## Work request
Copy out the text lines of all the rows below character for character, omitting the pictures.
—————
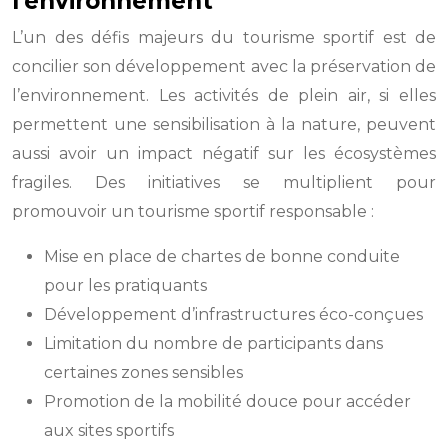
l’environnement
L’un des défis majeurs du tourisme sportif est de
concilier son développement avec la préservation de
l’environnement. Les activités de plein air, si elles
permettent une sensibilisation à la nature, peuvent
aussi avoir un impact négatif sur les écosystèmes
fragiles. Des initiatives se multiplient pour
promouvoir un tourisme sportif responsable :
Mise en place de chartes de bonne conduite
pour les pratiquants
Développement d’infrastructures éco-conçues
Limitation du nombre de participants dans
certaines zones sensibles
Promotion de la mobilité douce pour accéder
aux sites sportifs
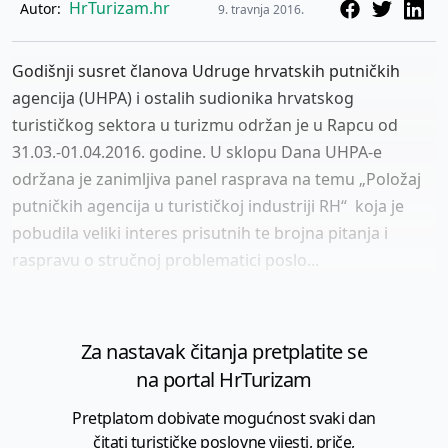
HrTurizam.hr
Autor:
9. travnja 2016.
Godišnji susret članova Udruge hrvatskih putničkih
agencija (UHPA) i ostalih sudionika hrvatskog
turističkog sektora u turizmu održan je u Rapcu od
31.03.-01.04.2016. godine. U sklopu Dana UHPA-e
održana je zanimljiva panel rasprava na temu „Položaj
putničkih agencija u turističkoj industriji RH“ koja je
pobudila veliki interes prisutnih te brojna pitanja i
raspravu o stručnoj problematici poslo...
Za nastavak čitanja pretplatite se
na portal HrTurizam
Pretplatom dobivate mogućnost svaki dan
čitati turističke poslovne vijesti, priče,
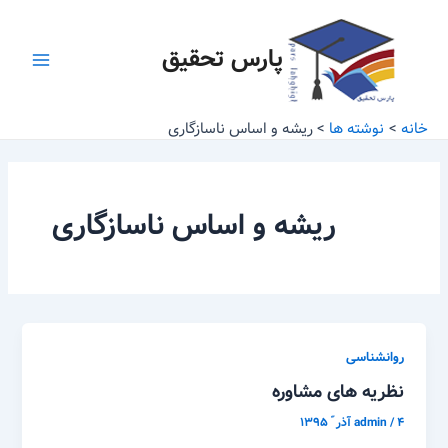
رش
Main
ه
پارس تحقیق
Menu
حتوا
خانه
نوشته ها
ریشه و اساس ناسازگاری
ریشه و اساس ناسازگاری
روانشناسی
نظریه های مشاوره
۴ آذر ّ ۱۳۹۵
/
admin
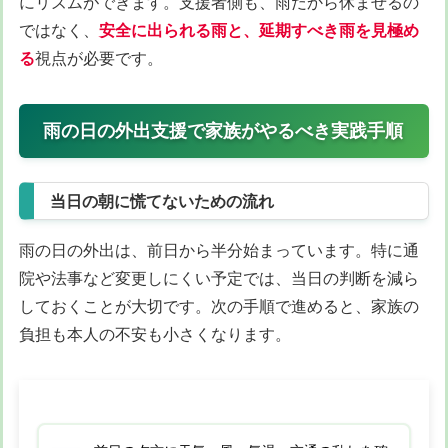
にリズムができます。支援者側も、雨だから休ませるの
ではなく、
安全に出られる雨と、延期すべき雨を見極め
る
視点が必要です。
雨の日の外出支援で家族がやるべき実践手順
当日の朝に慌てないための流れ
雨の日の外出は、前日から半分始まっています。特に通
院や法事など変更しにくい予定では、当日の判断を減ら
しておくことが大切です。次の手順で進めると、家族の
負担も本人の不安も小さくなります。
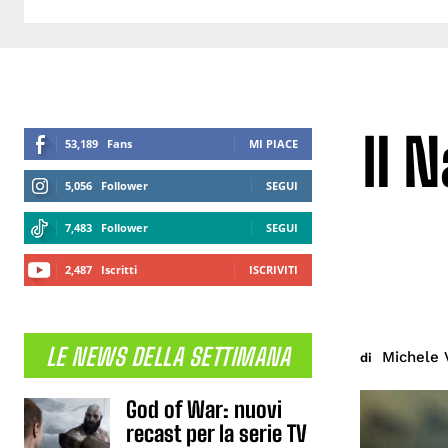
Il 
53,189
Fans
MI PIACE
5,056
Follower
SEGUI
7,483
Follower
SEGUI
2,487
Iscritti
ISCRIVITI
LE NEWS DELLA SETTIMANA
Michele 
di
God of War: nuovi
recast per la serie TV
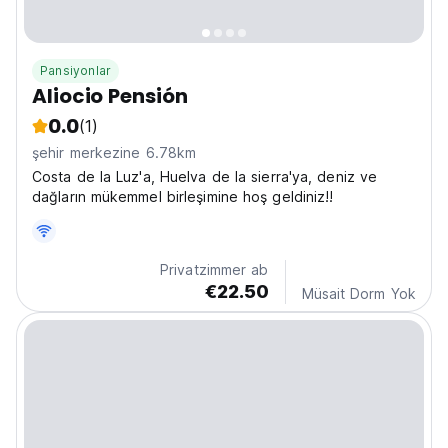
Pansiyonlar
Aliocio Pensión
0.0
(1)
şehir merkezine 6.78km
Costa de la Luz'a, Huelva de la sierra'ya, deniz ve
dağların mükemmel birleşimine hoş geldiniz!!
Privatzimmer ab
€22.50
Müsait Dorm Yok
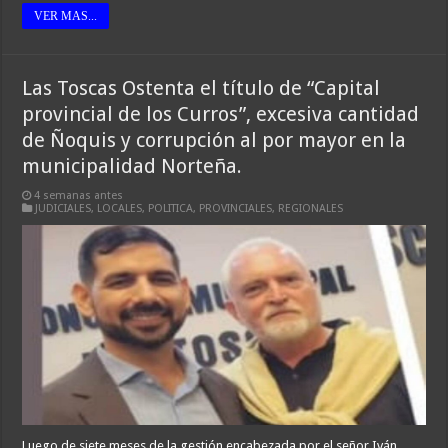
VER MAS...
Las Toscas Ostenta el título de “Capital
provincial de los Curros”, excesiva cantidad
de Ñoquis y corrupción al por mayor en la
municipalidad Norteña.
4 semanas antes
JUDICIALES
,
LOCALES
,
POLITICA
,
PROVINCIALES
,
REGIONALES
Luego de siete meses de la gestión encabezada por el señor Iván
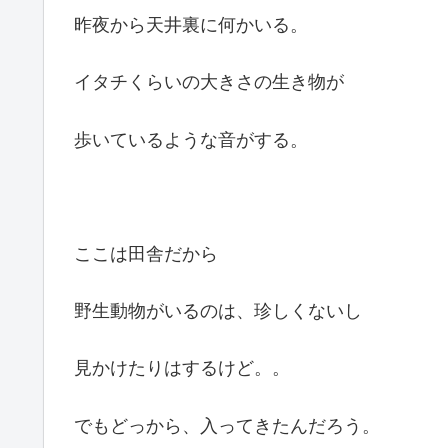
昨夜から天井裏に何かいる。
イタチくらいの大きさの生き物が
歩いているような音がする。
ここは田舎だから
野生動物がいるのは、珍しくないし
見かけたりはするけど。。
でもどっから、入ってきたんだろう。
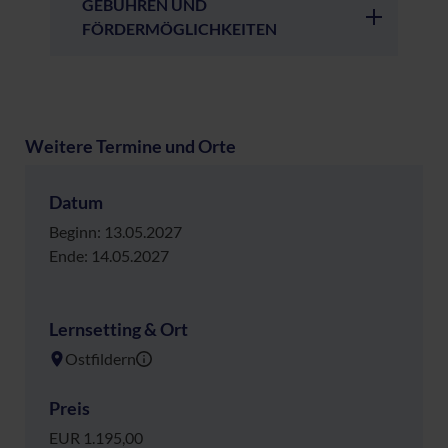
GEBÜHREN UND
FÖRDERMÖGLICHKEITEN
Weitere Termine und Orte
Datum
Beginn: 13.05.2027
Ende: 14.05.2027
Lernsetting & Ort
Ostfildern
Preis
EUR 1.195,00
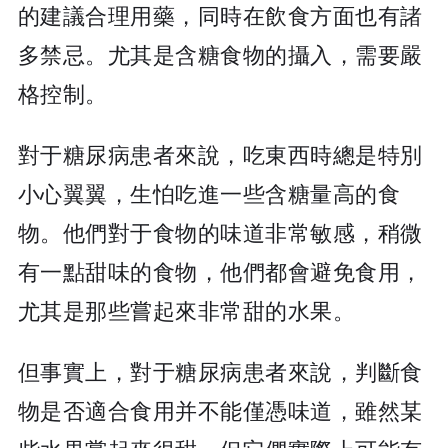
的建議合理用藥，同時在飲食方面也有諸
多禁忌。尤其是含糖食物的攝入，需要嚴
格控制。
對于糖尿病患者來說，吃東西時總是特別
小心翼翼，生怕吃進一些含糖量高的食
物。他們對于食物的味道非常敏感，稍微
有一點甜味的食物，他們都會避免食用，
尤其是那些嘗起來非常甜的水果。
但事實上，對于糖尿病患者來說，判斷食
物是否適合食用并不能僅憑味道，雖然某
—————
## Solution to the exercise
l’environnement
L’un des défis majeurs du tourisme sportif est de
concilier son développement avec la préservation de
l’environnement. Les activités de plein air, si elles
permettent une sensibilisation à la nature, peuvent
aussi avoir un impact négatif sur les écosystèmes
fragiles. Des initiatives se multiplient pour
promouvoir un tourisme sportif responsable :
Mise en place de chartes de bonne conduite
pour les pratiquants
Développement d’infrastructures éco-conçues
Limitation du nombre de participants dans
certaines zones sensibles
Promotion de la mobilité douce pour accéder
aux sites sportifs
HrTurizam.hr
Autor:
9. travnja 2016.
Godišnji susret članova Udruge hrvatskih putničkih
agencija (UHPA) i ostalih sudionika hrvatskog
turističkog sektora u turizmu održan je u Rapcu od
31.03.-01.04.2016. godine. U sklopu Dana UHPA-e
održana je zanimljiva panel rasprava na temu „Položaj
putničkih agencija u turističkoj industriji RH“ koja je
pobudila veliki interes prisutnih te brojna pitanja i
raspravu o stručnoj problematici poslo...
Za nastavak čitanja pretplatite se
na portal HrTurizam
Pretplatom dobivate mogućnost svaki dan
čitati turističke poslovne vijesti, priče,
رش
Main
ه
پارس تحقیق
Menu
حتوا
خانه
نوشته ها
ریشه و اساس ناسازگاری
ریشه و اساس ناسازگاری
روانشناسی
نظریه های مشاوره
۴ آذر ّ ۱۳۹۵
/
admin
にリズムができます。支援者側も、雨だから休ませるの
ではなく、
安全に出られる雨と、延期すべき雨を見極め
る
視点が必要です。
雨の日の外出支援で家族がやるべき実践手順
当日の朝に慌てないための流れ
雨の日の外出は、前日から半分始まっています。特に通
院や法事など変更しにくい予定では、当日の判断を減ら
しておくことが大切です。次の手順で進めると、家族の
負担も本人の不安も小さくなります。
Il 
53,189
Fans
MI PIACE
5,056
Follower
SEGUI
7,483
Follower
SEGUI
2,487
Iscritti
ISCRIVITI
LE NEWS DELLA SETTIMANA
Michele 
di
God of War: nuovi
recast per la serie TV
Pansiyonlar
Aliocio Pensión
0.0
(1)
şehir merkezine 6.78km
Costa de la Luz'a, Huelva de la sierra'ya, deniz ve
dağların mükemmel birleşimine hoş geldiniz!!
Privatzimmer ab
€22.50
Müsait Dorm Yok
VER MAS...
Las Toscas Ostenta el título de “Capital
provincial de los Curros”, excesiva cantidad
de Ñoquis y corrupción al por mayor en la
municipalidad Norteña.
4 semanas antes
JUDICIALES
,
LOCALES
,
POLITICA
,
PROVINCIALES
,
REGIONALES
Luego de siete meses de la gestión encabezada por el señor Iván
昨夜から天井裏に何かいる。
イタチくらいの大きさの生き物が
歩いているような音がする。
ここは田舎だから
野生動物がいるのは、珍しくないし
見かけたりはするけど。。
でもどっから、入ってきたんだろう。
GEBÜHREN UND
FÖRDERMÖGLICHKEITEN
Weitere Termine und Orte
Datum
Beginn: 13.05.2027
Ende: 14.05.2027
Lernsetting & Ort
Ostfildern
Preis
EUR 1.195,00
的建議合理用藥，同時在飲食方面也有諸
多禁忌。尤其是含糖食物的攝入，需要嚴
格控制。
對于糖尿病患者來說，吃東西時總是特別
小心翼翼，生怕吃進一些含糖量高的食
物。他們對于食物的味道非常敏感，稍微
有一點甜味的食物，他們都會避免食用，
尤其是那些嘗起來非常甜的水果。
但事實上，對于糖尿病患者來說，判斷食
物是否適合食用并不能僅憑味道，雖然某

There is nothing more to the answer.